[CentOS] Re: Monitor power save question

Mon Feb 4 16:04:31 UTC 2008
David G. Miller <dave at davenjudy.org>

I wrote and now I'm answering my own post:
> nate" <centos at linuxpowered.net> wrote:
>> > David G. Miller wrote:
>> >
>> >   
>>     
>>>> >> >
>>>> >> > Section "Device"
>>>> >> >         Identifier  "Videocard0"
>>>> >> >         Driver      "vesa"
>>>> >> > EndSection
>>>>         
>>> >>     
>>>       
>> >
>> > [..]
>> >
>> >   
>>     
>>>> >> > and the video card is (this is a single card that shows up twice in lspci):
>>>> >> >
>>>> >> > 04:00.0 VGA compatible controller: ATI Technologies Inc RV516 [Radeon
>>>> >> > X1300/X1550 Series] (prog-if 00 [VGA])
>>>>         
>>> >>     
>>>       
>> >
>> > any particular reason why your using the vesa driver on what seems to
>> > be a fairly recent ATI card instead of the ATI specific drivers?
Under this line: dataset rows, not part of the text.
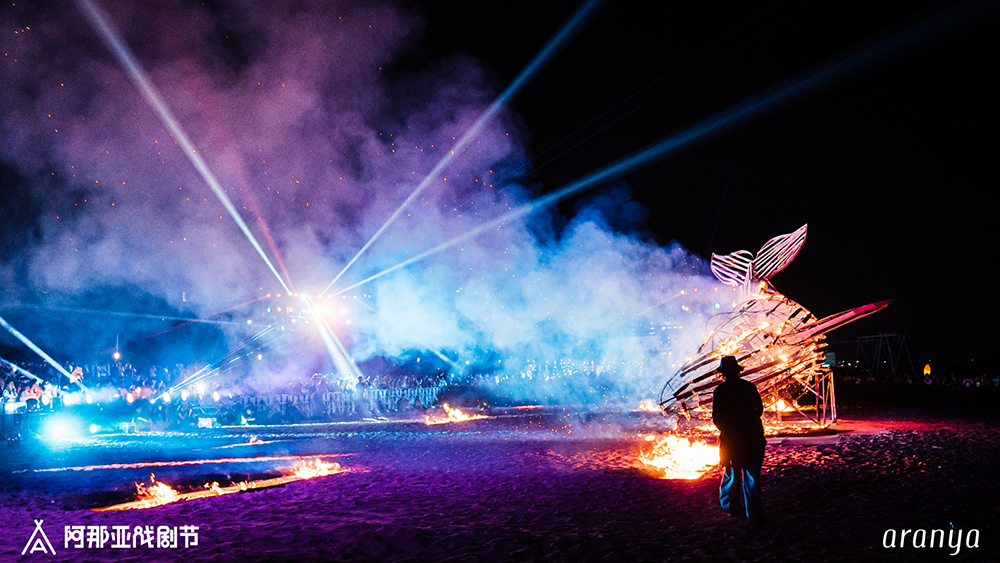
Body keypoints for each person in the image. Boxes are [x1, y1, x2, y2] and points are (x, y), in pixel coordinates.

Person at [712, 355, 767, 525]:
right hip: (753, 439)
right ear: (737, 370)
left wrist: (727, 428)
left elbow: (717, 418)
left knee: (732, 475)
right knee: (752, 479)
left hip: (732, 441)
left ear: (723, 374)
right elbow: (759, 410)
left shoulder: (720, 391)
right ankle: (754, 515)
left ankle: (731, 507)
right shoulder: (749, 387)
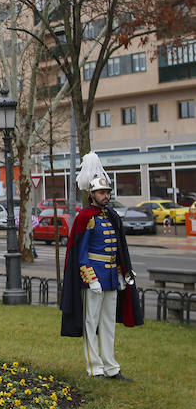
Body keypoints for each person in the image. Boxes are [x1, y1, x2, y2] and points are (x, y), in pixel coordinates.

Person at [60, 152, 143, 379]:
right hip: (93, 279)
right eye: (101, 192)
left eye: (107, 192)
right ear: (92, 194)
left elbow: (117, 250)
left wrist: (119, 274)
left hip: (110, 278)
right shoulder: (85, 217)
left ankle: (111, 366)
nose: (106, 196)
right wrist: (91, 278)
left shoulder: (111, 216)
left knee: (108, 324)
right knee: (91, 323)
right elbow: (81, 253)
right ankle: (94, 366)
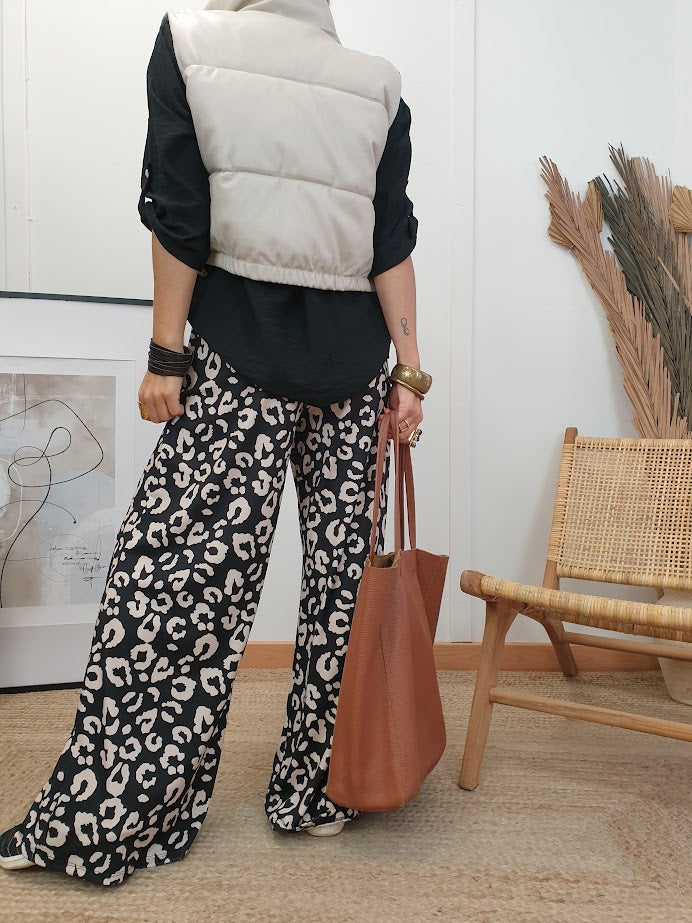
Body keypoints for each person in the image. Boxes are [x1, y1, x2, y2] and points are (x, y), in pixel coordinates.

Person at [0, 0, 431, 886]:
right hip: (357, 369)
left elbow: (181, 214)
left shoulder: (191, 44)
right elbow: (390, 240)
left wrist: (167, 353)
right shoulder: (378, 86)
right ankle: (319, 791)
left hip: (240, 357)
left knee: (179, 593)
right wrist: (409, 373)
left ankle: (116, 819)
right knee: (345, 591)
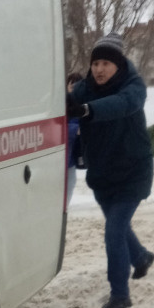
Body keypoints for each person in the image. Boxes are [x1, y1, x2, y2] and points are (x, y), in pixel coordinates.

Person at [67, 33, 154, 308]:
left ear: (118, 64)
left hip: (132, 173)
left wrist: (85, 110)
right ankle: (141, 257)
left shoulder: (133, 86)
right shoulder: (86, 87)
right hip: (103, 174)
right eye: (95, 63)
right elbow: (64, 101)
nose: (99, 69)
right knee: (118, 227)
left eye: (106, 63)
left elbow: (123, 104)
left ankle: (120, 294)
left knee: (114, 231)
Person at [65, 72, 84, 207]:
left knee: (67, 197)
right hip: (57, 161)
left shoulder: (83, 105)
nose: (74, 90)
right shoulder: (60, 104)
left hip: (70, 162)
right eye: (72, 85)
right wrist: (74, 130)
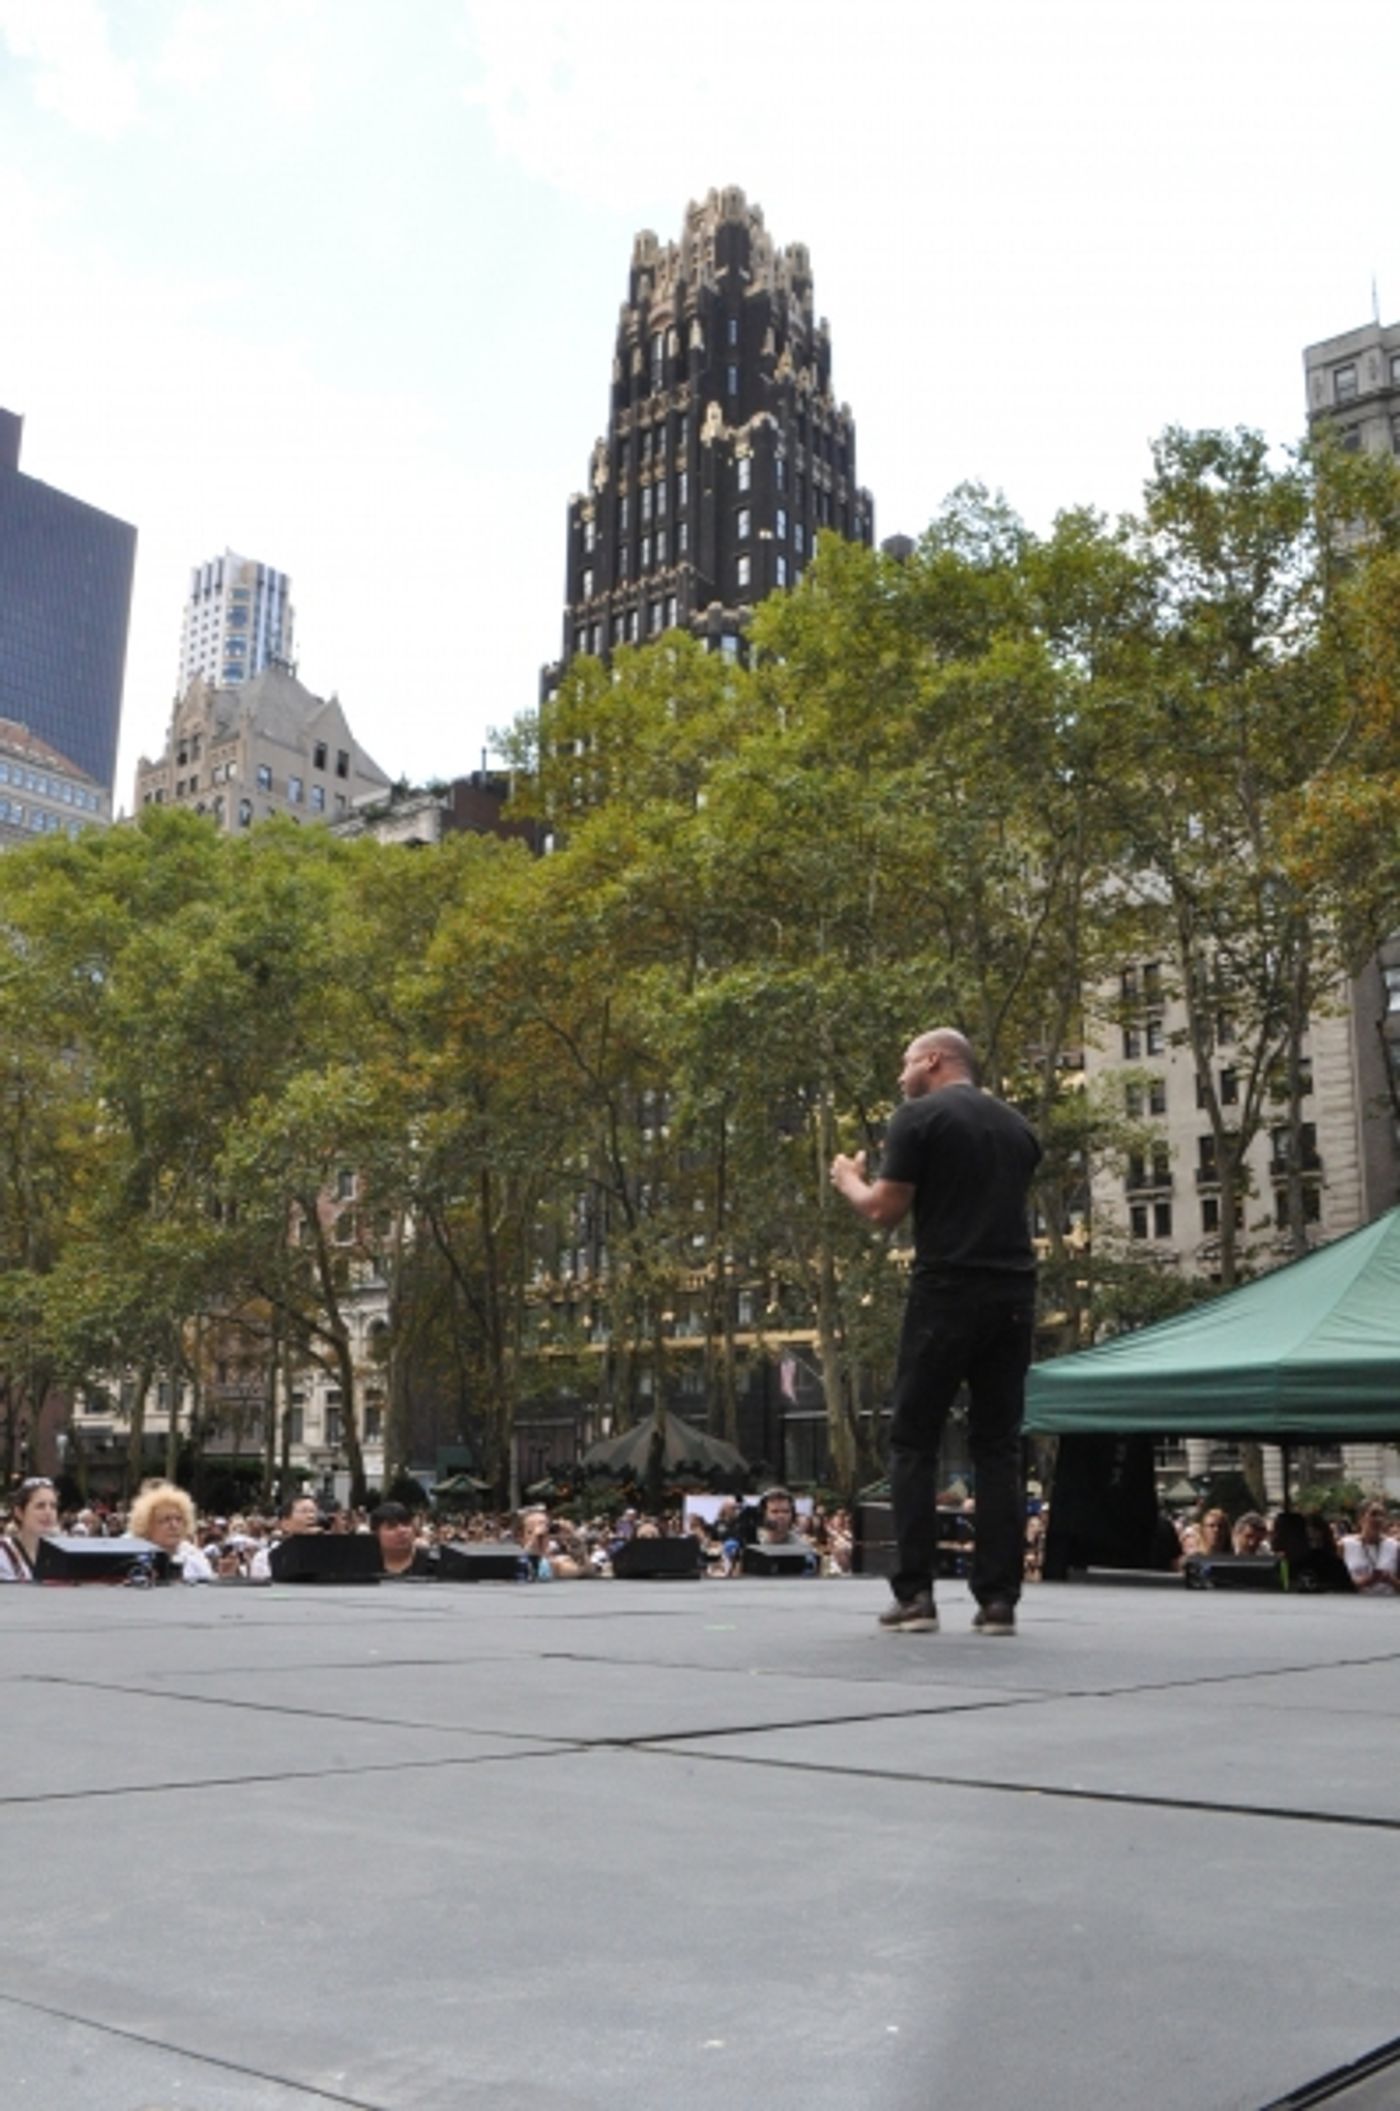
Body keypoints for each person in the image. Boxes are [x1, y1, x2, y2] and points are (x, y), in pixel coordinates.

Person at [831, 1027, 1040, 1638]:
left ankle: (916, 1593)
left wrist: (847, 1175)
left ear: (932, 1061)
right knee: (998, 1444)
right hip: (1014, 1294)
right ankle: (998, 1602)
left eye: (904, 1065)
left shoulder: (918, 1117)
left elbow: (882, 1210)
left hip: (946, 1290)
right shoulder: (1019, 1128)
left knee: (914, 1439)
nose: (900, 1077)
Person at [128, 1480, 214, 1582]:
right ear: (146, 1526)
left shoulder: (195, 1557)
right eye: (166, 1519)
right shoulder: (132, 1557)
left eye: (179, 1519)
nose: (174, 1525)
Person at [0, 1476, 61, 1582]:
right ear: (19, 1512)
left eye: (53, 1506)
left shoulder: (63, 1552)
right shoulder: (3, 1553)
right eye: (40, 1506)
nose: (48, 1512)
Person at [249, 1493, 322, 1580]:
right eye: (304, 1511)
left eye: (313, 1512)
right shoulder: (264, 1557)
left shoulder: (326, 1553)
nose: (311, 1516)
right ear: (285, 1523)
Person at [1339, 1501, 1400, 1595]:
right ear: (1361, 1518)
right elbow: (1339, 1585)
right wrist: (1368, 1580)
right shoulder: (1345, 1545)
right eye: (1373, 1514)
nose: (1378, 1519)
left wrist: (1390, 1579)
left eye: (1382, 1515)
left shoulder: (1395, 1547)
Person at [371, 1501, 435, 1577]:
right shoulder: (364, 1566)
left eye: (406, 1524)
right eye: (392, 1526)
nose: (402, 1531)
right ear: (376, 1534)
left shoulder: (435, 1563)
Perhaps
>> > the vesa driver doesn't work as well with power management(never used it
>> > myself for very long).
>> >
>> > I'd try the ATI drivers and see if it fixes the behavior, you'll probably
>> > get much better performance at the same time, with perhaps a bit less
>> > stability depending on what you do.
>> >
>> > nate
>>     
> It's what the install configurator came up with and the ati driver 
> doesn't work with this video card (output from startx):
>
> ...
> (WW) RADEON: No matching Device section for instance (BusID PCI:4:0:1) found
> (WW) R128: No matching Device section for instance (BusID PCI:4:0:1) found
> (EE) No devices detected.
>
> Fatal server error:
> no screens found
> XIO:  fatal IO error 104 (Connection reset by peer) on X server ":0.0"
>       after 0 requests (0 known processed) with 0 events remaining.
>
> I like getting a new install stable and fully functional with open 
> source drivers before introducing perturbations like using a proprietary 
> display driver.  That being said, I just installed the ATI proprietary 
> driver.  So far the system is stable.  I'll see whether the monitor 
> correctly goes to a low power mode tonight.
The ATI proprietary driver seems to have fixed the problem.  The monitor 
was in power save mode when I checked it this morning. 

The ATI Linux Driver wiki at 
http://wiki.cchtml.com/index.php/Red_Hat_Enterprise_Linux is very badly 
out of date.  It has lots of dire warnings about things not working, 
work arounds required, etc.  I pulled down the driver package from the 
ATI site, ran it to create a Red Hat rpm and installed the RPM.  After I 
rebooted, everything just worked.  I added some comments to the wiki to 
indicate that the problems described there only apply to RHEL/CentOS 
5.0.  Upgrading a 5.0 install to 5.1 or installing from 5.1 images and 
then installing the ATI proprietary driver is a piece of cake.

It would be nice if the open source "ati" display driver got extended to 
include more recent ATI video cards.  I'm now running a "tainted" kernel 
since I have the proprietary fglrx kernel module.  Unfortunately, as 
with how this thread got started, lots of functionality isn't there with 
the "vesa" display driver.

Cheers,
Dave

-- 
Politics, n. Strife of interests masquerading as a contest of principles.